- How could I program this algorithm?
- Posted by mike3 on June 26th, 2008
Hi.
I was writing a program that uses the algorithm described here:
http://www.csc.lsu.edu/~gb/TCE/Publi...ransposeTR.pdf
to transpose a matrix stored on disk quickly. However, what's the
fastest way to do those bit permutations in there, which seem tricky
to build?
- Posted by Jens Thoms Toerring on June 26th, 2008
mike3 <mike4ty4@yahoo.com> wrote:
That might be an interesting paper if I had the time to read
it carefully. I guess you will increase your chances of recei-
ving an useful answer a lot if you would explain which "bit
permutations" you are talking about instead of expecting
everyone to read through 29 pages (which don't even contain
the phrase "bit permutation" and the word "bits" just twice)

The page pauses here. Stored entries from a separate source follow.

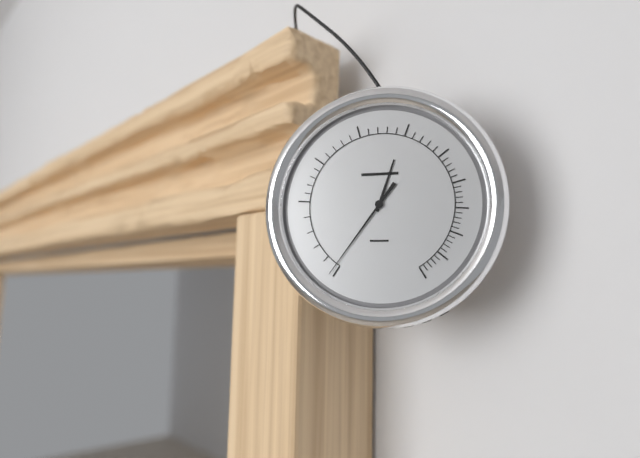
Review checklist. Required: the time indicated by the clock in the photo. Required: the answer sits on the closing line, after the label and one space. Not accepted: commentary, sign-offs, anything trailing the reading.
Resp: 12:36
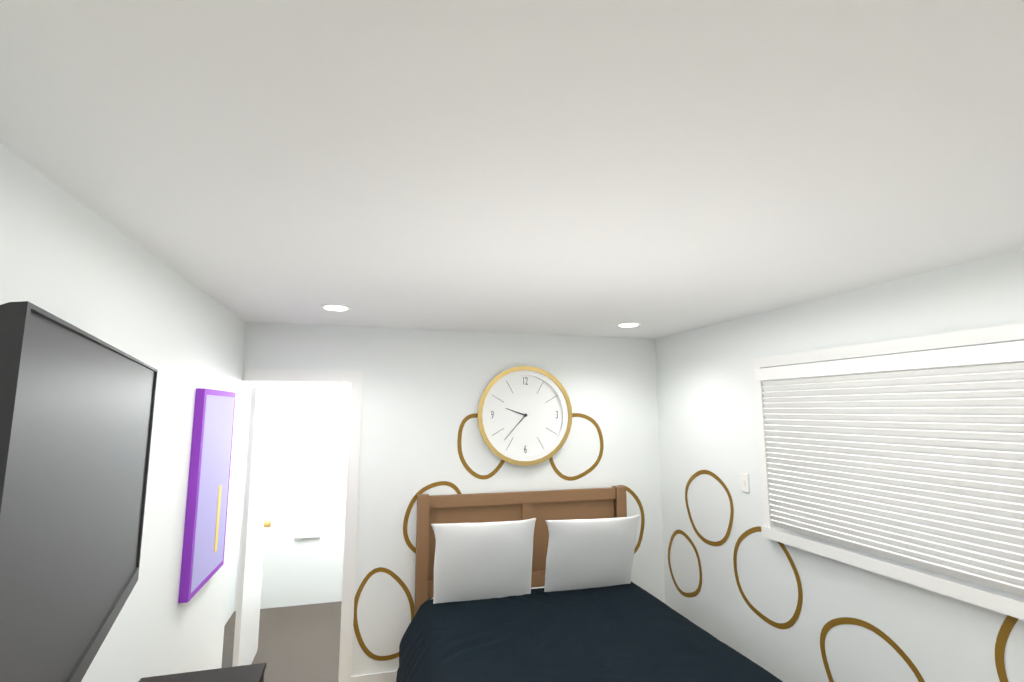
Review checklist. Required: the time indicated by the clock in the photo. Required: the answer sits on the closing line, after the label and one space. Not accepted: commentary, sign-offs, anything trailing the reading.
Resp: 9:37
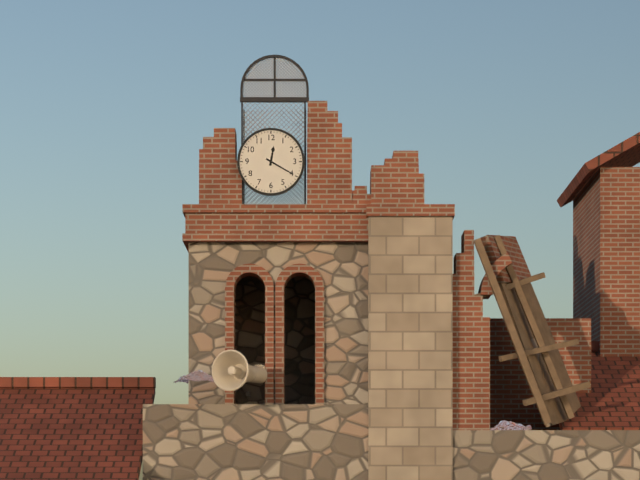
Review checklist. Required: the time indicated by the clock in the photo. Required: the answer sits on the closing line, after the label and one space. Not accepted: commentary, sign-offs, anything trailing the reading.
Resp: 12:20
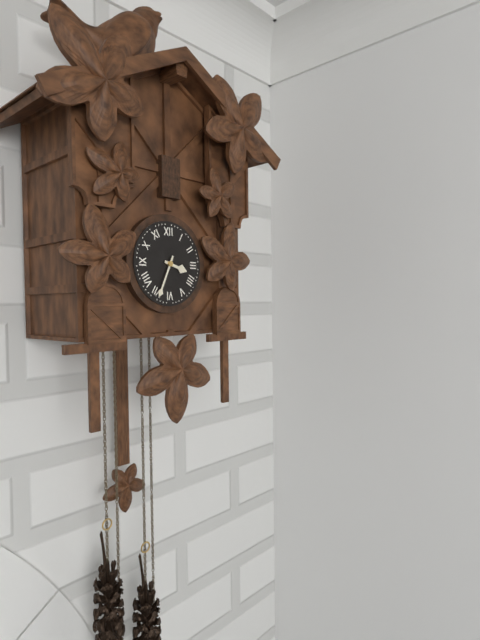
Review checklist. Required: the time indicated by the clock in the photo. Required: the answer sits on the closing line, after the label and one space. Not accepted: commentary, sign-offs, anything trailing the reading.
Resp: 3:34
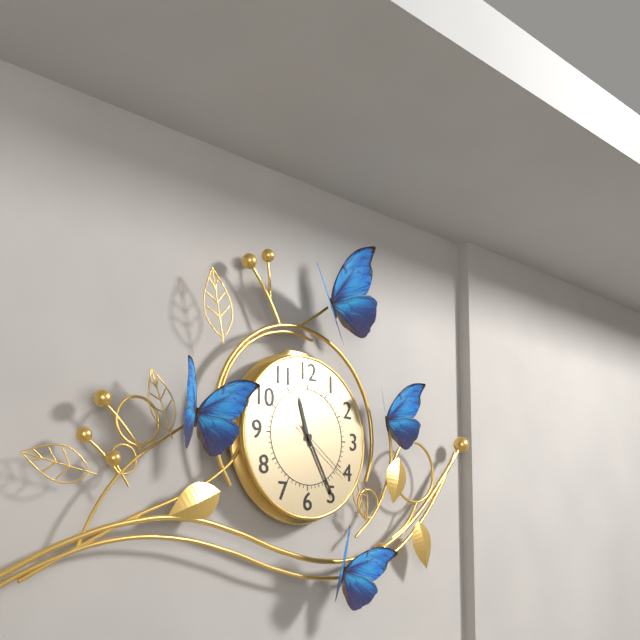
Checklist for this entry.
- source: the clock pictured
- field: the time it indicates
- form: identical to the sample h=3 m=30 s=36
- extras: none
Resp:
h=11 m=25 s=21
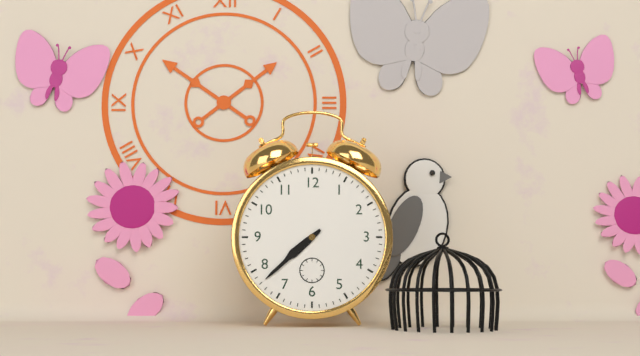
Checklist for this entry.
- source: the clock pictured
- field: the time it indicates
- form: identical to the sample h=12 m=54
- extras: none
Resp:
h=7 m=38
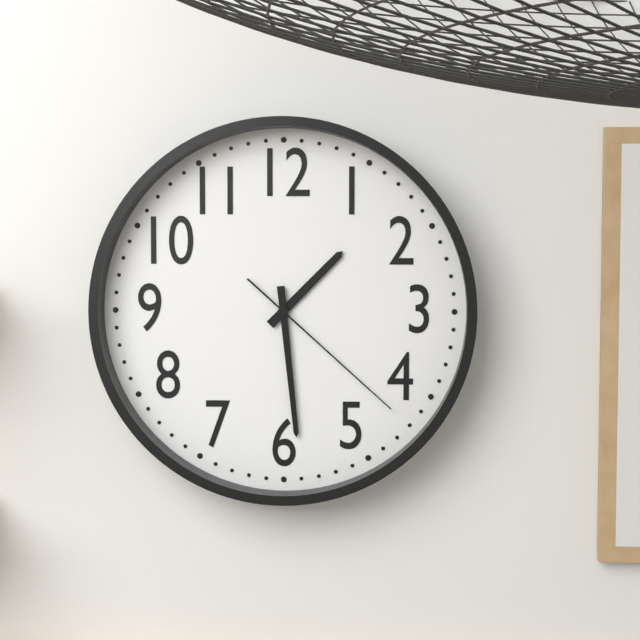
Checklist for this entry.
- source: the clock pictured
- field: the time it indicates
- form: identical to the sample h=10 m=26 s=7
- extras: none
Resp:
h=1 m=29 s=22
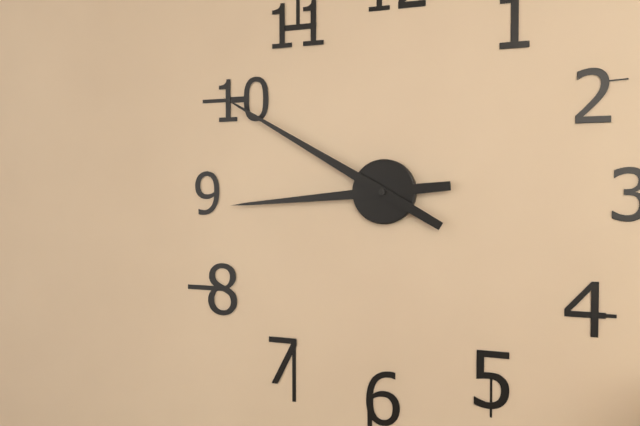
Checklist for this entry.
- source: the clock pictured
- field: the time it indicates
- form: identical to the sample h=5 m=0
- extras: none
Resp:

and then to figure out what you mean with that phrase...
Regards, Jens
--
\ Jens Thoms Toerring ___ jt@toerring.de
\__________________________ http://toerring.de
- Posted by mike3 on June 26th, 2008
On Jun 26, 3:23 am, j...@toerring.de (Jens Thoms Toerring) wrote:
By that I mean the stuff in there where it describes transformations
of the bits of the linear address vector (row/column addressing turned
into a linear data address) with matrices. Namely, there are three
transformation matrices used: R, W, and P, which transform the
linear addresses (cycling through the matrix row-by-row) into
locations to read and write data, as well as how to permute the data
in memory. But a direct, naive implementation where one uses these
matrices explicitly to permute the _bits_ would take many CPU
operations, and so may not be the most efficient method. For example
they describe the "block" transposition method in this framework, yet
I know it can be implemented without resorting to manipulating
the address vector with matrix multiplication. So I'm trying to figure
out the best way to implement the algorithm they are presenting in the
paper, which seems to be very efficient.
- Posted by Gene on June 26th, 2008
On Jun 26, 3:31*pm, mike3 <mike4...@yahoo.com> wrote:
It almost certainly doesn't matter. A single disk head seek takes as
much time as tens of millions of instructions. I'd pick a method that
you're most likely to get correct.
- Posted by mike3 on June 27th, 2008
On Jun 26, 5:11*pm, Gene <gene.ress...@gmail.com> wrote:
The rub, though, is that once the data is read in from disk one is
going
to have to permute some in memory, and memory is much faster than
disk, so... But I guess only a measurement can/would tell. Is there
any
source code that implements this algorithm that I could see, perhaps,
to give me some hints though?
- Posted by Jens Thoms Toerring on June 27th, 2008
mike3 <mike4ty4@yahoo.com> wrote:
I guess you're best chance is asking the original authors if they
are willing to share their implementation. It's such a rather spe-
cial problem that the likelyhood of finding someone here who also
implemented the algorithm might be rather small...
Regards, Jens
--
\ Jens Thoms Toerring ___ jt@toerring.de
\__________________________ http://toerring.de
- Posted by mike3 on June 27th, 2008
On Jun 27, 1:57 am, j...@toerring.de (Jens Thoms Toerring) wrote:
Where could I contact the authors, anyway?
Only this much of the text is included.